Raw data:
■ ■ ■ ■

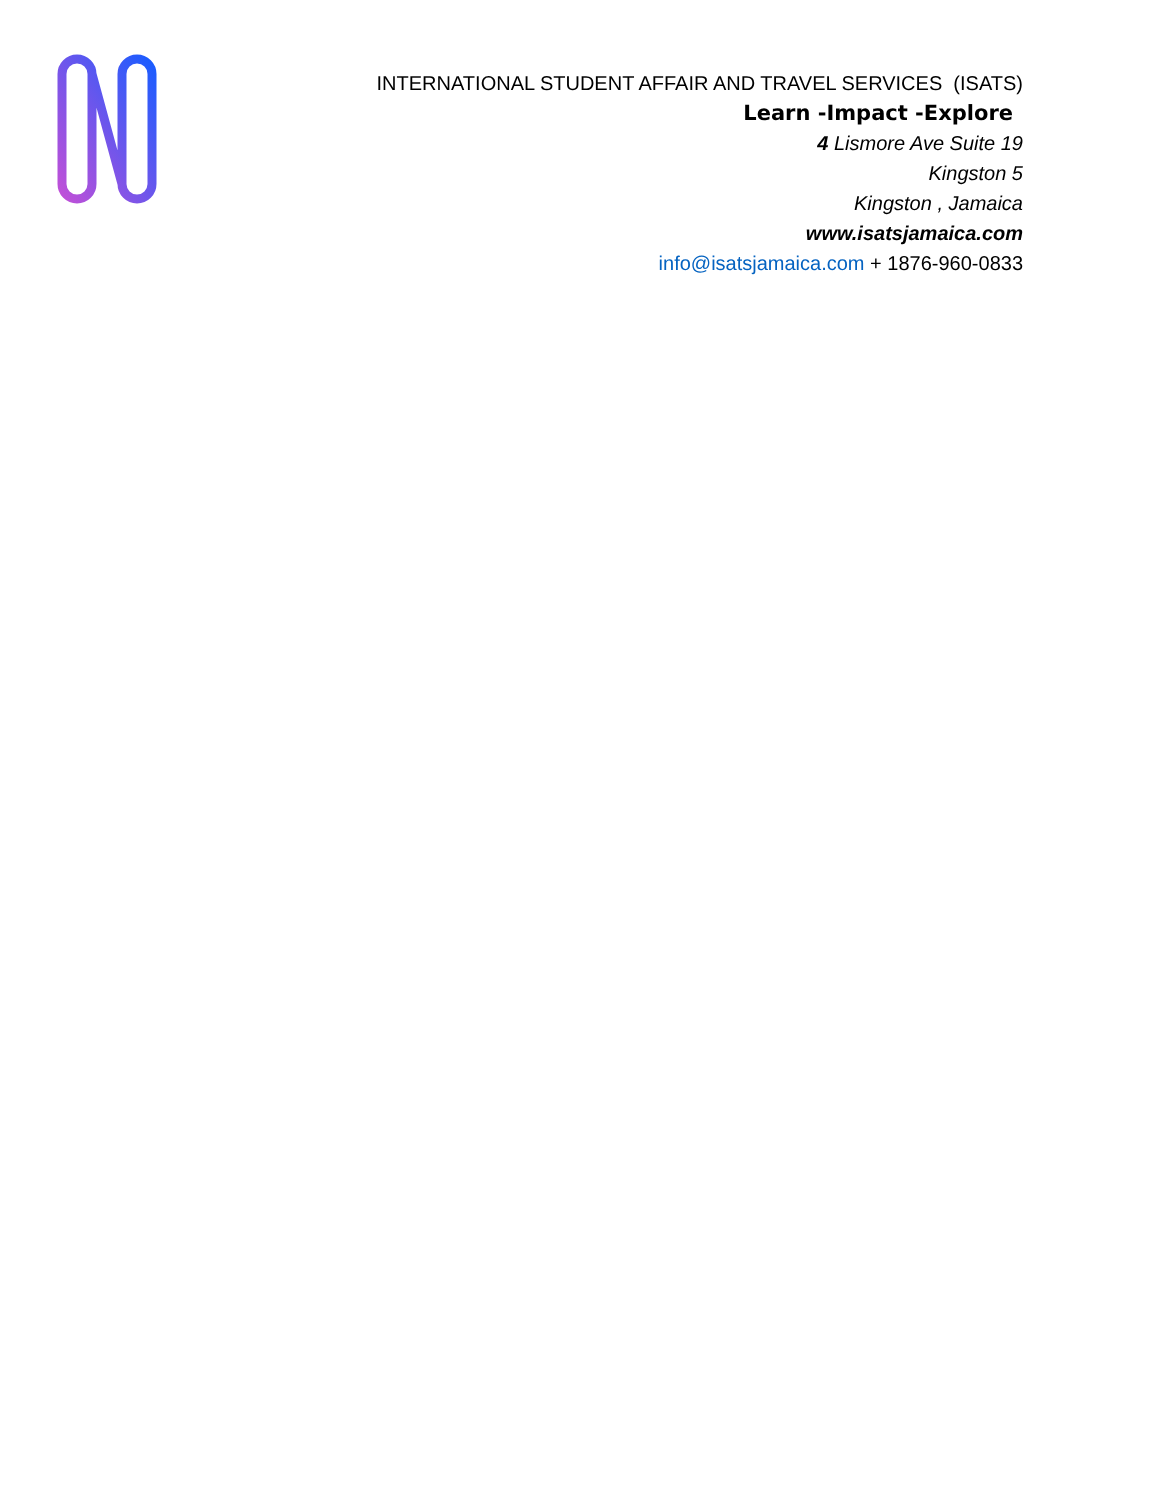INTERNATIONAL STUDENT AFFAIR AND TRAVEL SERVICES (ISATS)
Learn -Impact -Explore
4 Lismore Ave Suite 19
Kingston 5
Kingston , Jamaica
www.isatsjamaica.com
info@isatsjamaica.com + 1876-960-0833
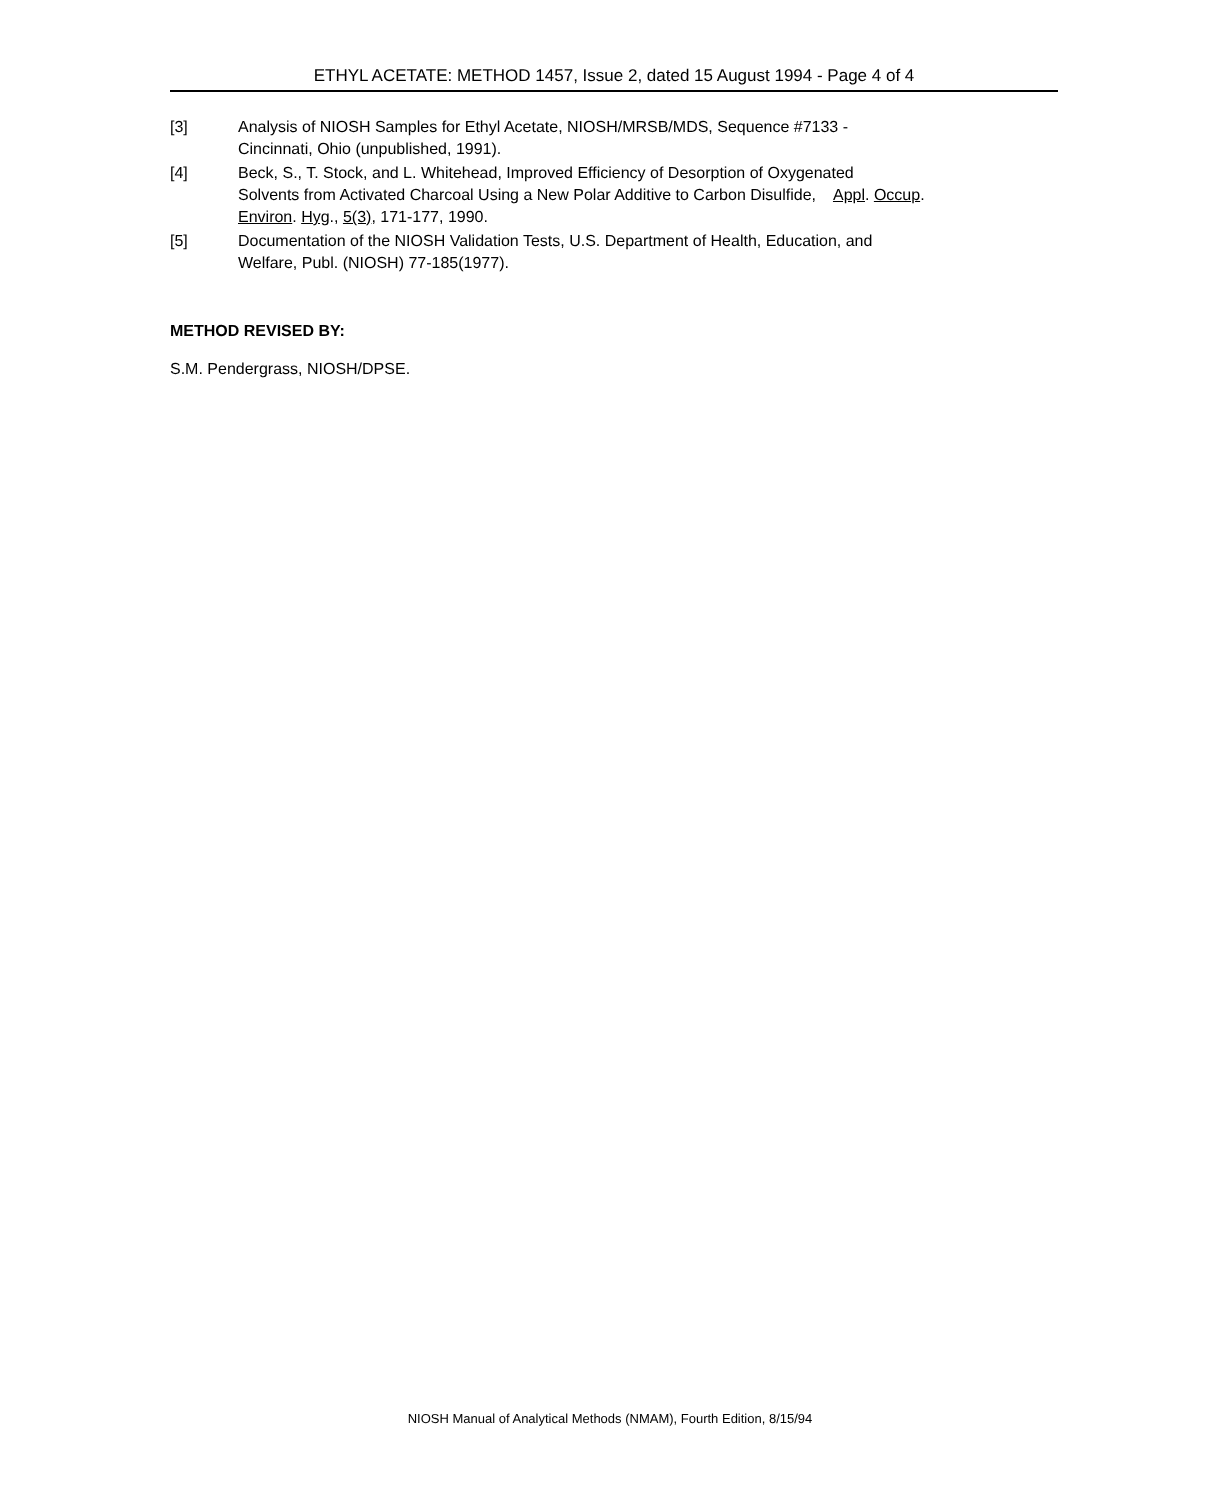ETHYL ACETATE: METHOD 1457, Issue 2, dated 15 August 1994 - Page 4 of 4
[3] Analysis of NIOSH Samples for Ethyl Acetate, NIOSH/MRSB/MDS, Sequence #7133 -
Cincinnati, Ohio (unpublished, 1991).
[4] Beck, S., T. Stock, and L. Whitehead, Improved Efficiency of Desorption of Oxygenated
Solvents from Activated Charcoal Using a New Polar Additive to Carbon Disulfide, Appl. Occup.
Environ. Hyg., 5(3), 171-177, 1990.
[5] Documentation of the NIOSH Validation Tests, U.S. Department of Health, Education, and
Welfare, Publ. (NIOSH) 77-185(1977).
METHOD REVISED BY:
S.M. Pendergrass, NIOSH/DPSE.
NIOSH Manual of Analytical Methods (NMAM), Fourth Edition, 8/15/94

■ ■ ■ ■

Assignment:
Working from the entries above, please transcribe only the lines from the line with "www.isatsjamaica.com" through the line with "Cincinnati, Ohio (unpublished, 1991).", exactly, with both end lines and without pictures.

Task solution:
www.isatsjamaica.com
info@isatsjamaica.com + 1876-960-0833
ETHYL ACETATE: METHOD 1457, Issue 2, dated 15 August 1994 - Page 4 of 4
[3] Analysis of NIOSH Samples for Ethyl Acetate, NIOSH/MRSB/MDS, Sequence #7133 -
Cincinnati, Ohio (unpublished, 1991).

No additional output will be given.